Finance Department records show RedSky Capital bought 184-186 Bedford Ave. through an LLC for $20.675 million in 2014.

* A handbag maker called Min & Mon formerly occupied now-vacant 190 Bedford Ave. This building belongs to RedSky Capital, which paid $13.181 million for it through an LLC in 2016, Finance Department records indicate.

* A sushi restaurant called Mizu formerly occupied now-vacant space at 192 Bedford Ave. RedSky Capital bought the building through an LLC for $12.25 million in 2015, Finance Department records indicate.

* Leasing agents have posted RedSky Capital’s name and a rendering in the windows of vacant 204-206 Bedford Ave.
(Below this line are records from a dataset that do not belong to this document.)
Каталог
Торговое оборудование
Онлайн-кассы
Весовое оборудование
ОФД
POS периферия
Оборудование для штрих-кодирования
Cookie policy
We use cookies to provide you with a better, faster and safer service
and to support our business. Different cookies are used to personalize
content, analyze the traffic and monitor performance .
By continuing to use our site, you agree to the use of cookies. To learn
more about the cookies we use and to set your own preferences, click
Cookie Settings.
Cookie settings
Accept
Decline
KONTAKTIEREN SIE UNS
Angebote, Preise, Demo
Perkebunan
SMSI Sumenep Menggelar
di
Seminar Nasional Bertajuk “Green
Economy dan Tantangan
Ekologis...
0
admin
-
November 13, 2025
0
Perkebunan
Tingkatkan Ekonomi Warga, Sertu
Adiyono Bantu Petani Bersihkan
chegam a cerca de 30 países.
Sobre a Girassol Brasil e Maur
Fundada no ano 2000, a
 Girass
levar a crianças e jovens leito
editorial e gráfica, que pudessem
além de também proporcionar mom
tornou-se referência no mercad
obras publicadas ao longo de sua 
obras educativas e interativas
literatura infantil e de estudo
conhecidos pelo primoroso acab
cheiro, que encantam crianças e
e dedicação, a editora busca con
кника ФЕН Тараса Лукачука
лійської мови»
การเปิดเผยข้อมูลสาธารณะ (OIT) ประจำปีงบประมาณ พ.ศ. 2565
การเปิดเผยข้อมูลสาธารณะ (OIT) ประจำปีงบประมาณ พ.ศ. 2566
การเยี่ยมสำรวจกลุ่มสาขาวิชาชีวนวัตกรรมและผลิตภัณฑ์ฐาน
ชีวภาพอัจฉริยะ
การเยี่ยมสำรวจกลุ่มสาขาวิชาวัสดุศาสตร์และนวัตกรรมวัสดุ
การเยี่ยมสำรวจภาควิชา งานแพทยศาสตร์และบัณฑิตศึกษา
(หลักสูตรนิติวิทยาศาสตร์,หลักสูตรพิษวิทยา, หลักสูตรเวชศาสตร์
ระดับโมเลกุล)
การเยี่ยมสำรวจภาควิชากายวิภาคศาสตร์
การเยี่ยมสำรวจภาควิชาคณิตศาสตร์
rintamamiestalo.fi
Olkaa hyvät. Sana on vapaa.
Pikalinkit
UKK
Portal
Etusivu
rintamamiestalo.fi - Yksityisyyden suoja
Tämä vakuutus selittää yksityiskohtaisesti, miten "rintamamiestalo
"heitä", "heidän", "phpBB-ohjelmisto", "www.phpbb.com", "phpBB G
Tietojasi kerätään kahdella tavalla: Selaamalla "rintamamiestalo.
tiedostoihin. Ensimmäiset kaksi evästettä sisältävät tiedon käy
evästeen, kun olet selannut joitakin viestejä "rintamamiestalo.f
According to the signage, the available space in this build-to-suit project will include 3,558 square feet on the property’s ground floor, 3,708 square feet on the second floor, 1,195 square feet on the roof and 3,112 square feet on the lower level.

RedSky Capital purchased the property through an LLC for $19 million in 2014, Finance Department records show.

 

Three of the four storefronts on a prime corner are vacant

At the intersection of Bedford Avenue and North 6th Street, just one corner storefront is occupied.

It’s 200 Bedford Ave., where Brooklyn Fox Lingerie is located. The retail spaces on the other three corners are empty:

* Uva Wines & Spirits moved out of 199 Bedford Ave. to a location farther away from the Bedford Avenue L train station.

An entity called 199 Bedford Corp. with Kenneth Firpo as president owns 199 Bedford Ave., having purchased it for $575,000 in a 1999 estate sale, Finance Department records show.

This vacant spot is the previous home of Uva Wines & Spirits, which moved elsewhere on Bedford Avenue.

* Garry Steinberg and Jaime Schultz of Lee & Associates are marketing a 575-square-foot retail space and a 260-square-foot retail space at 196-198 Bedford Ave., where now-departed New York Muffins had been located. The two spaces can be combined into a single space, their online marketing material says.

The building belongs to Northside Properties Inc. with Joseph Lentini as president, Finance Department records indicate.

* The storefront at 197 Bedford Ave. is vacant. Prior tenants include a combination coffee shop-restaurant-live jazz venue called Blackbird Parlour.

According to Finance Department records, the building belongs to Andrew Lee and Christine Mark.